We have already seem lists in action, but it is useful to add some details about what you can do with them. Our example accessed and modified items, and we have shown how to specify lists literally ([1, 2, 10]) or by comprehensions. You can also compare lists with relational operators, as longs as the item types as comparable, the comparison is done lexicographically, so [1,2,1] < [1,3] < [2,1]. The + operator (but not -) can be applied to lists of the same type, and concatenates them. The * operator can be used with a list and a number, and repeats the list (i.e., ["a","b"]*3 returns ["a","b","a","b","a","b"]). Finally, the elem in list operation returns True if elem is present in list.

The Universal Type

It may be possible on occasions that we need to specify values of unknown types, and it is not easy to tell which. In that case, it is possible to specify a type as "?" which is called the “universal type”. All the values we have seen are from the universal type. So it is possible to write for a role action: [?] (list of anything), and then [2, "Hello", Null] will be a valid action. It is not usually necessary to use the universal type, but it is useful to know about it when you need more flexibility. Note that in any case, the values themselves have one of the other types, and any invalid operation on them or between them will produce a failure.

Custom Types

The ability of creating constructor based types adds a wide range of modeling possibilities. We saw some examples above, where we used many field-less constructors as enumerations, or one constructor as a structure/tuple.

When declaring a custom type you can use one or many constructors, and any of them can have the number of fields you prefer. So you can for example write

type OptionalString = Option(String) | Default

to represent a place when you can use a string, or leave the default. If you want values that can hold either one string or one number, but not both you can declare

type StringOrNumber = Str(String) | Num(Number)

which then allows you to use values like Str("hello") and Num(7) as values of the same type.

There are a lot of possible combinations, for example

type Point2D = Cartesian(x: Number, y: Number) | Polar(rho: Number, theta:number)

As we shown on the example, one type declaration can use another custom type like this,

type Point2D = Cartesian(x: Number, y: Number) | Polar(rho: Number, theta:number)
type Path = [Point2D]

But something that the example did not show, is that type declarations can be recursive.
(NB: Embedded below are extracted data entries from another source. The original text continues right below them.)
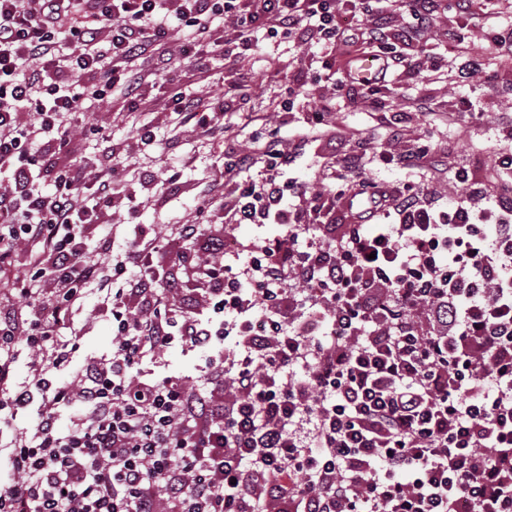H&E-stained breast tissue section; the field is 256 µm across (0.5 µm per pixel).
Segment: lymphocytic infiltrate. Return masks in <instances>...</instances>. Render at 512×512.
<instances>
[{"label":"lymphocytic infiltrate","mask_w":512,"mask_h":512,"mask_svg":"<svg viewBox=\"0 0 512 512\" xmlns=\"http://www.w3.org/2000/svg\"><path fill=\"white\" fill-rule=\"evenodd\" d=\"M388 2L412 23L343 25L360 0H0V274L23 256L34 270L0 303V424L39 406L7 448L0 512H512V152L492 187L456 169L465 190L446 207L433 188L374 184L340 228L336 198L368 165L419 169L429 147L333 148L319 187L291 188L292 150L269 135L225 153L202 200L217 223L179 225L161 276L158 238L134 237L109 269V244L87 248L101 206L124 199L112 156L99 175L56 160L84 102L113 92L139 110L148 77L183 60L207 78L212 53L241 61L260 32L327 62L379 53L376 82L337 86L400 128L380 85L423 66L443 0ZM168 102L223 131L222 110ZM240 224L283 232L225 248ZM132 267L111 352L73 365L78 340L60 351L58 326L86 286ZM177 340L206 353L195 378L153 368Z\"/></svg>","instance_id":"obj_1"}]
</instances>
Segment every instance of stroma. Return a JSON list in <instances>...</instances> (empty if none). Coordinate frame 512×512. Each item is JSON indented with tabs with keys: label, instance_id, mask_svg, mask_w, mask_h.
Returning a JSON list of instances; mask_svg holds the SVG:
<instances>
[{
	"label": "stroma",
	"instance_id": "1",
	"mask_svg": "<svg viewBox=\"0 0 512 512\" xmlns=\"http://www.w3.org/2000/svg\"><path fill=\"white\" fill-rule=\"evenodd\" d=\"M458 27L464 28L466 34L461 45L463 53L487 58V77L465 83H433L422 72L400 75L393 77L390 94L400 106L419 95L428 96L436 106L465 96L473 102L476 111L482 112L483 120L479 123L461 115L444 125L434 113L414 112L401 136L392 138L387 124L380 121L367 103L350 102L346 96L335 94L332 80L316 79L315 73L321 68L316 56L299 52L293 44L280 38L261 40L255 54L239 63L228 64L223 56H214L208 83L196 82L195 78L180 72L175 79L187 93L214 104L220 102L225 87L244 78L252 88L253 104L268 105L287 99L298 69H305L314 75L315 81L309 96L296 99L285 127L274 116L264 125L248 123L246 109L235 106L225 117L226 135L213 137L193 130L182 114L167 109L168 84L162 79L148 88L154 106L144 112L129 111L120 99L84 103L74 116L77 131L68 145V153L92 161L104 148L114 149L119 155L117 177L132 193L136 207L132 215L123 208H104L99 235L110 237L112 255L116 258L122 257L137 227L160 232L167 248L176 249L172 230L176 225L196 220L199 198L207 188V176L224 167L225 147H248L254 138L266 136L271 130L278 131L284 139H294L309 105L319 101L328 102L329 128L342 145L351 147L369 137L378 149L397 153L417 140L430 141L436 159L441 162L439 170L431 171L430 184L442 194L444 202H451L463 190L453 179L454 168L464 166L487 175L499 171L498 159L504 144L498 118L503 114L512 116V57H496L488 35L512 28V5L502 0L498 12L471 26L466 25L464 15L455 9L442 10L436 34L425 46L429 57L448 58L444 33ZM143 124L150 126L162 140V148L144 145L137 139L135 129ZM146 170L156 172L162 179L175 178L177 191L168 193L144 184L141 175ZM104 297L103 291L90 288L84 305L73 311L58 331L59 336L66 339L80 336L81 348L74 356L75 362L112 349V314Z\"/></svg>",
	"mask_w": 512,
	"mask_h": 512
}]
</instances>
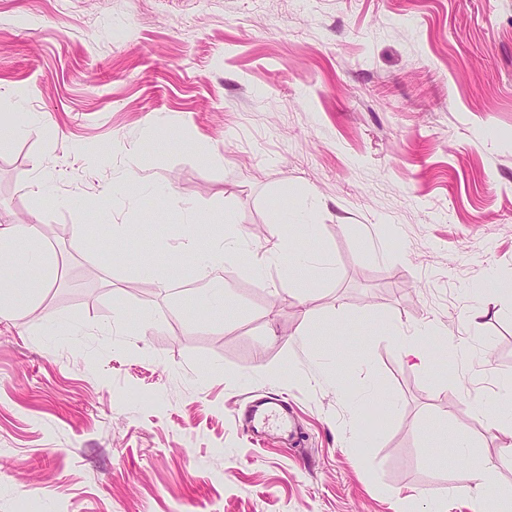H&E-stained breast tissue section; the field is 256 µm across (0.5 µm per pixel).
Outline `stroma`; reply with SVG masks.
<instances>
[{"label": "stroma", "instance_id": "obj_1", "mask_svg": "<svg viewBox=\"0 0 512 512\" xmlns=\"http://www.w3.org/2000/svg\"><path fill=\"white\" fill-rule=\"evenodd\" d=\"M0 135V225L61 268L0 312V512H473L448 489L512 441V0H0ZM191 230L238 244L223 315ZM272 395L298 447L254 434ZM428 330H424L415 336H406V334L397 326H388L387 335L393 340L399 342L407 357H413L422 360L423 348L420 343V336L429 335Z\"/></svg>", "mask_w": 512, "mask_h": 512}]
</instances>
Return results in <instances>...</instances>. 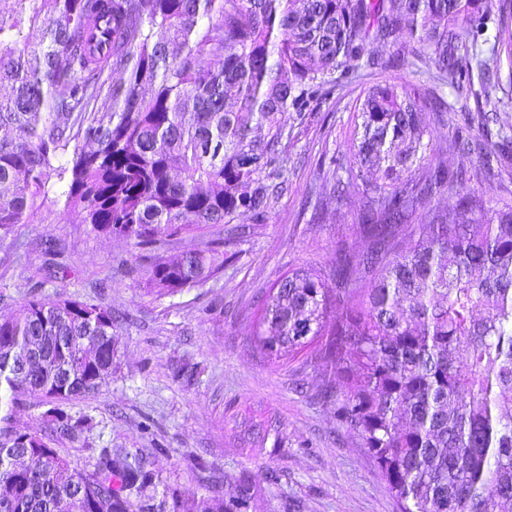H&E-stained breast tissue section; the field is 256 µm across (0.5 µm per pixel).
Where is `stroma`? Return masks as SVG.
<instances>
[{
    "label": "stroma",
    "mask_w": 512,
    "mask_h": 512,
    "mask_svg": "<svg viewBox=\"0 0 512 512\" xmlns=\"http://www.w3.org/2000/svg\"><path fill=\"white\" fill-rule=\"evenodd\" d=\"M491 128L512 125V62L501 59ZM384 67L366 71L289 119L279 146L288 188L263 222L241 217L224 238L229 260L217 277L174 295L140 288L125 274L130 245L45 206L16 235L19 255L0 261V316L29 292L55 241L63 272L43 295L95 298L111 310L112 379L89 400L93 447L123 448L151 460L156 497L209 494L210 480L232 493L251 486L250 512H402L357 431L340 423L321 395L324 372L306 356L272 360L256 336L258 300L291 270L330 272L336 254L368 246L360 231L362 186L345 182L339 210L318 199L333 167L349 159L354 107L373 84L413 81Z\"/></svg>",
    "instance_id": "stroma-1"
}]
</instances>
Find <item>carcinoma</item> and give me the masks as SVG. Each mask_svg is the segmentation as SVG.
Wrapping results in <instances>:
<instances>
[{"mask_svg": "<svg viewBox=\"0 0 512 512\" xmlns=\"http://www.w3.org/2000/svg\"><path fill=\"white\" fill-rule=\"evenodd\" d=\"M508 18L496 0H0V251L16 253L15 227L53 194L126 240L146 290L198 287L224 268V237L207 229L265 217L284 190L288 113L383 67L374 46L401 31L414 45L397 67L461 90L489 81L512 46ZM487 107L488 95L439 139L424 111L442 124L444 102L409 83L370 87L347 169L363 185L369 249L337 252L328 276L295 269L261 302L263 352L309 349L334 371L322 394L404 512L512 504V207L461 189L475 152L484 173L508 171L512 137L489 142ZM445 194L453 211L431 207ZM421 209L425 223L410 224ZM182 235L203 248L157 253ZM56 266L0 318V512H152L147 459L90 448L92 416L67 409L112 379L114 320L92 300L38 293ZM20 393L43 408L41 431L15 425ZM65 444L93 455L80 466ZM250 499L237 488L232 512ZM223 509L218 494L173 500V512Z\"/></svg>", "mask_w": 512, "mask_h": 512, "instance_id": "obj_1", "label": "carcinoma"}]
</instances>
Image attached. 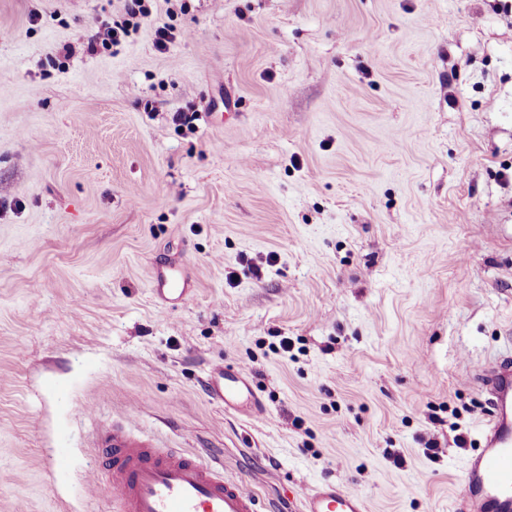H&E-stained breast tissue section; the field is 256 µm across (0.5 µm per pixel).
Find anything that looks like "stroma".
Listing matches in <instances>:
<instances>
[{
  "instance_id": "35a3bbf8",
  "label": "stroma",
  "mask_w": 512,
  "mask_h": 512,
  "mask_svg": "<svg viewBox=\"0 0 512 512\" xmlns=\"http://www.w3.org/2000/svg\"><path fill=\"white\" fill-rule=\"evenodd\" d=\"M185 3L92 52L124 0H0V512H117V426L264 505L454 512L512 359V0ZM89 29L92 34L89 36L88 49L95 52L99 46L107 48L119 44L128 33V23L126 19L109 21L92 17ZM204 387L209 401L224 407V411H234L253 421L263 417L258 397L242 369L214 364L204 379ZM300 512H367L365 500L340 482H326L306 491Z\"/></svg>"
}]
</instances>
For example, If you want to model binary trees, with Boolean label on the leafs you can define

type BinaryTree = Leaf(Boolean) | Node(left: BinaryTree, right: BinaryTree)
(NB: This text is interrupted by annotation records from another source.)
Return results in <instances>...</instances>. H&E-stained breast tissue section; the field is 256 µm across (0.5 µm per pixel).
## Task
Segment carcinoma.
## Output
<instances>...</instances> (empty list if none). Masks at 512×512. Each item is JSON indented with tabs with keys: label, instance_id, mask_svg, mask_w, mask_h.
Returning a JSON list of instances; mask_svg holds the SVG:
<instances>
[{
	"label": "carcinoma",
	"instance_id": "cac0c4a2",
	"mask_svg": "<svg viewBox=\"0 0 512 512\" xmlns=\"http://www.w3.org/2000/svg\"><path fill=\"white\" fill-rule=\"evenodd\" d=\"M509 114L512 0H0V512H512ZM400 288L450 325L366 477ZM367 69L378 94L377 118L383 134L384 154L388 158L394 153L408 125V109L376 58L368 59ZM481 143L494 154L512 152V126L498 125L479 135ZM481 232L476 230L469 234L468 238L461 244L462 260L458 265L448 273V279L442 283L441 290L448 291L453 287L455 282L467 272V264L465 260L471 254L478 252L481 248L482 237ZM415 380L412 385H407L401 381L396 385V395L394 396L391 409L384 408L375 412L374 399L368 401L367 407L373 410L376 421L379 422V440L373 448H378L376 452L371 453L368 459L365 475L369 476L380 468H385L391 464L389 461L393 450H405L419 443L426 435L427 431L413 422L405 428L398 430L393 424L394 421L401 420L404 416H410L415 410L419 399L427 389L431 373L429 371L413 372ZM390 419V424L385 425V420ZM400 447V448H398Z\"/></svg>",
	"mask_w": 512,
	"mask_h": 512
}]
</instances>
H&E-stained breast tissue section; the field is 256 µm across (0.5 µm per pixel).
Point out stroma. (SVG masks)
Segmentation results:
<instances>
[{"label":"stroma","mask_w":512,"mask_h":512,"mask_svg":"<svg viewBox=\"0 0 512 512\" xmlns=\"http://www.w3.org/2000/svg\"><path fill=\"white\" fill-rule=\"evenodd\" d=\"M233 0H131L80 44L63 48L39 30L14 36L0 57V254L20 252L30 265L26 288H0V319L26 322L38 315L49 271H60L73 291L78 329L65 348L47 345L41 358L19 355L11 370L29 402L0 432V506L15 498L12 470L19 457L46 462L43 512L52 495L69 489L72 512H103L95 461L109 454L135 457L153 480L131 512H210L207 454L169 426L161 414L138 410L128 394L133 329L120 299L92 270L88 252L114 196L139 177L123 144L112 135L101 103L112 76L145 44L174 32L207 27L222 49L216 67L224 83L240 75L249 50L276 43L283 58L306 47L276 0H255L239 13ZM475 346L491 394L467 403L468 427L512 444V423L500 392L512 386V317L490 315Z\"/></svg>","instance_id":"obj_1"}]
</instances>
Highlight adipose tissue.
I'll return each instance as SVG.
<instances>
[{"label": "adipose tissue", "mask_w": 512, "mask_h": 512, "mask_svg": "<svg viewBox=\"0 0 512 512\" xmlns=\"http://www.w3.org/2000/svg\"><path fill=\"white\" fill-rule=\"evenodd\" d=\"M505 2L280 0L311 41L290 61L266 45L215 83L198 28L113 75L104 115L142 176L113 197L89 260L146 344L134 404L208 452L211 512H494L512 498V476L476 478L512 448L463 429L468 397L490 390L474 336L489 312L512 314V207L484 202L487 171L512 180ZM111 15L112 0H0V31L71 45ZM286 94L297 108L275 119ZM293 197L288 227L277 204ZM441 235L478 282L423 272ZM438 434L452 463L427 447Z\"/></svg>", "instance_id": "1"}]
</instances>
Or for generic trees with string labels in any node,

type Tree = Node(label: String, children: [Tree])

As a final important note, constructors are tied to a single type. That forbids you to use the same constructor name in two different type declarations (named or anonymous). So it would not be valid Walnut code to write

type SensorReading(status: Clean | Dirty, location: Number)

state: [Clean | Dirty]

Because the Clean and Dirty constructors are being used in two different types. In these cases, giving the type a name and then using the name is not only useful but also required.